Kampf gegen die Inflation Schottland verpflichtet zu Gratis-Tampons und -Binden
16.08.2022, 14:45 Uhr
Periodenprodukte sind in schottischen Schulen bereits seit vergangenem Jahr frei zugänglich.
(Foto: picture alliance / dpa-tmn)
Als erstes Land der Welt will Schottland allen Frauen und Mädchen per Gesetz den Zugang zu kostenlosen Periodenprodukten ermöglichen. Was bisher nur in Schulen galt, wird nun auf alle Bildungseinrichtungen ausgeweitet. In Deutschland steht ein solches Gesetz noch aus.
In Schottland ist der freie Zugang zu Menstruationsartikeln gesetzlich festgelegt worden. Der Period Products Act verpflichtet Bildungs- und städtische Einrichtungen, "kostenlose Periodenprodukte für alle, die sie brauchen, zur Verfügung zu stellen".

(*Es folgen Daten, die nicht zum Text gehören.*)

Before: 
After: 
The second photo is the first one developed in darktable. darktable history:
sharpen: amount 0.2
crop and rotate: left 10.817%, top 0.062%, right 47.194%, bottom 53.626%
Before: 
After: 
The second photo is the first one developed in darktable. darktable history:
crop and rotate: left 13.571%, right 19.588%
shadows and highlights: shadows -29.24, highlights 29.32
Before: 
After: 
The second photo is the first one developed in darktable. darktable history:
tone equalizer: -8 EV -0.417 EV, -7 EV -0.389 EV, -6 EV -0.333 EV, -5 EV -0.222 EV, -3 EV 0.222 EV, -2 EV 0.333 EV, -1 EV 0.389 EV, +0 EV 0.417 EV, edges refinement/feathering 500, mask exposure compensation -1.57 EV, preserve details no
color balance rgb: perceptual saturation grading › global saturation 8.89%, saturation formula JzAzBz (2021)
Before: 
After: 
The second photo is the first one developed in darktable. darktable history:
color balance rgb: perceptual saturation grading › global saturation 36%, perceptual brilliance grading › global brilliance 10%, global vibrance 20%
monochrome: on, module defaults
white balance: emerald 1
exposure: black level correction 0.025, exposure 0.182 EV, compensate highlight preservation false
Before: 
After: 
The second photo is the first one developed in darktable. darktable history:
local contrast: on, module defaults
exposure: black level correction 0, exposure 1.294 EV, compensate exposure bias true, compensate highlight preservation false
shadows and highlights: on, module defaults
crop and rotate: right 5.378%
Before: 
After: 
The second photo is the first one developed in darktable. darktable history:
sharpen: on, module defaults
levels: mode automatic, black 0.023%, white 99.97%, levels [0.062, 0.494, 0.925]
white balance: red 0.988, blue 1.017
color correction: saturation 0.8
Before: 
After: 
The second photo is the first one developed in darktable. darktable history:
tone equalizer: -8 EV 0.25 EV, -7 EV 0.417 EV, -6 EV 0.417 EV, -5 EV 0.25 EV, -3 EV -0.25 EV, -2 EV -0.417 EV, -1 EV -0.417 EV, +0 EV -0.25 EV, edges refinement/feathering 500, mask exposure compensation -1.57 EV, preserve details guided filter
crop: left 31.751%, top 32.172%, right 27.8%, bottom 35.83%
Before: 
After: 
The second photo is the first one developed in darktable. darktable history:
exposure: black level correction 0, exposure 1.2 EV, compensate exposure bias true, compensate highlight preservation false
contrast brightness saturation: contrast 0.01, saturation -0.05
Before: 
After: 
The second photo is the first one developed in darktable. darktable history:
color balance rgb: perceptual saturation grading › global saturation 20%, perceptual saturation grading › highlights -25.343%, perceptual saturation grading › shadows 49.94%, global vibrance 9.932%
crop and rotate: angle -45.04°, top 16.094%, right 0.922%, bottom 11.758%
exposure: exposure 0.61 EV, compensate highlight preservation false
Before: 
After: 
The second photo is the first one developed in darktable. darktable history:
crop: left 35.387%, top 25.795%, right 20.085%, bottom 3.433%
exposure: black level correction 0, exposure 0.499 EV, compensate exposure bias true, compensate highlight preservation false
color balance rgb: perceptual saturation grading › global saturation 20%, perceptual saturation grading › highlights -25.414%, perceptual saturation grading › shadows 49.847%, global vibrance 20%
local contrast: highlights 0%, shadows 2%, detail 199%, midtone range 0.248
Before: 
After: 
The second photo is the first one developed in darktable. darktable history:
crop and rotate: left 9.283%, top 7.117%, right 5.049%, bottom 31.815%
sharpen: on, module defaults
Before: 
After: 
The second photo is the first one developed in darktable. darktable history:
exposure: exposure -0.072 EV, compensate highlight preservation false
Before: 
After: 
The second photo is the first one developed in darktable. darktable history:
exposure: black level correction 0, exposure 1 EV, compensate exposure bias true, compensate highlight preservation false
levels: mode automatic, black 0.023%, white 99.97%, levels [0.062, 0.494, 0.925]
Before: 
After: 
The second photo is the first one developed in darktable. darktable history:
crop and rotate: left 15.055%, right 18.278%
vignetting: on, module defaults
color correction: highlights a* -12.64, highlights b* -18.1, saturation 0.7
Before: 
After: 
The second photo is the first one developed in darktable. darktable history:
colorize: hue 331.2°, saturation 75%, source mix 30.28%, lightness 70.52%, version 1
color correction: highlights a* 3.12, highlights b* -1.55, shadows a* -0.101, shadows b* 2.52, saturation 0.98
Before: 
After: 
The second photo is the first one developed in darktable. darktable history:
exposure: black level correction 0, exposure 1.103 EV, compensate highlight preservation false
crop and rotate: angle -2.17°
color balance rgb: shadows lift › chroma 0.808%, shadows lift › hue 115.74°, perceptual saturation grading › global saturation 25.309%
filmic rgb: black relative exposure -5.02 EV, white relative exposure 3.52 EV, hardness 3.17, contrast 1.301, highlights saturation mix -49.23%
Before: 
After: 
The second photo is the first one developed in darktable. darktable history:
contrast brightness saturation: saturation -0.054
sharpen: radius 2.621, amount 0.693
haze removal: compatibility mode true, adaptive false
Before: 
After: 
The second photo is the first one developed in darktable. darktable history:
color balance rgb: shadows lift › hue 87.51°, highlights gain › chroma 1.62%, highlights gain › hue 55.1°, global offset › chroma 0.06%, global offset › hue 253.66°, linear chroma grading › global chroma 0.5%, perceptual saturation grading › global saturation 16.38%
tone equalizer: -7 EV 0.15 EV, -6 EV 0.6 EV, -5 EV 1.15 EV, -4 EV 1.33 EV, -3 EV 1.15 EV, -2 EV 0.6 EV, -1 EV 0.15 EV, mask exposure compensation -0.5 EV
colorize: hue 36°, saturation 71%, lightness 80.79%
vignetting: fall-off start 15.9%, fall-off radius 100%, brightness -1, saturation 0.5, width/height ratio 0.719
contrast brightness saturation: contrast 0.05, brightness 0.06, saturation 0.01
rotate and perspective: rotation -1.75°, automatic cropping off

Schottland ist das erste Land der Welt mit einem solchen Gesetz. Die schottische Labour-Abgeordnete Monica Lennon, die das bereits 2020 verabschiedete Gesetz angestoßen hatte, sagte: "Gerade jetzt, wo die Lebenshaltungskosten steigen, ist das Gesetz ein Leuchtfeuer der Hoffnung, das zeigt, was erreicht werden kann, wenn Politiker zusammenkommen und zum Wohle der Menschen handeln."
Im Juni hatte die Inflationsrate in Großbritannien bei 9,4 Prozent gelegen. Die Daten für Juli werden am morgigen Mittwoch veröffentlicht.
Seit 2017 hat Schottland rund 27 Millionen Pfund (knapp 32 Millionen Euro) ausgegeben, um an öffentlichen Orten Zugang zu Binden und Tampons zu schaffen. In Schulen ist die Verfügbarkeit schon seit dem vergangenen Jahr Pflicht, nun wird sie ausgeweitet. "Wir sind stolz, die erste nationale Regierung der Welt zu sein, die diesen Schritt geht", sagte die Ministerin für soziale Gerechtigkeit, Shona Robison.
Rund 7000 Euro gibt eine Frau für ihre Periode aus
Periodenarmut - also der Umstand, dass sich Mädchen und Frauen keine geeigneten Periodenprodukte leisten können - ist in vielen Ländern weltweit ein Problem. Der Period Products Act soll für mehr soziale Gerechtigkeit sorgen, indem er einen flächendeckenden Zugang zu Menstruationsprodukten ermöglicht. Eine Erhebung der Hilfsorganisation Plan International ergab 2017, dass sich 10 Prozent der Mädchen und jungen Frauen im Alter von 14 bis 21 im Vereinigten Königreich keine Menstruationsprodukte leisten konnten - 15 Prozent hatten finanzielle Probleme, sie sich zu kaufen.
Im Schnitt gibt eine Frau in Europa durchschnittlich 7000 Euro in ihrem Leben für Menstruations- und Verhütungsmittel inklusive Schmerzmittel aus. Nach einer erfolgreichen Petition gegen die steuerliche Diskriminierung zahlen deutsche Verbraucherinnen seit 2020 nur noch 7 statt 19 Prozent Mehrwertsteuer auf Monatshygieneartikel.
Die Mehrheit der deutschen Bevölkerung befürwortet kostenlose Menstruationsprodukte in öffentlichen Gebäuden. In einer repräsentativen Umfrage des Meinungsforschungsinstituts Yougov sprachen sich 66 Prozent der Befragten dafür aus, Menstruierenden etwa in Gemeindezentren oder Apotheken einen unentgeltlichen Zugang zu Artikeln wie Tampons oder Binden zu ermöglichen. 18 Prozent lehnen dies ab, 16 Prozent der Befragten machten keine Angabe. Der Umfrage zufolge befürworten Frauen eine solche Regelung mit 72 Prozent häufiger als Männer mit 61 Prozent. Am höchsten war die Zustimmung unter Anhängerinnen und Anhängern der Grünen und der SPD (jeweils 76 Prozent), mit 52 Prozent am geringsten bei Anhängerinnen und Anhängern der AfD.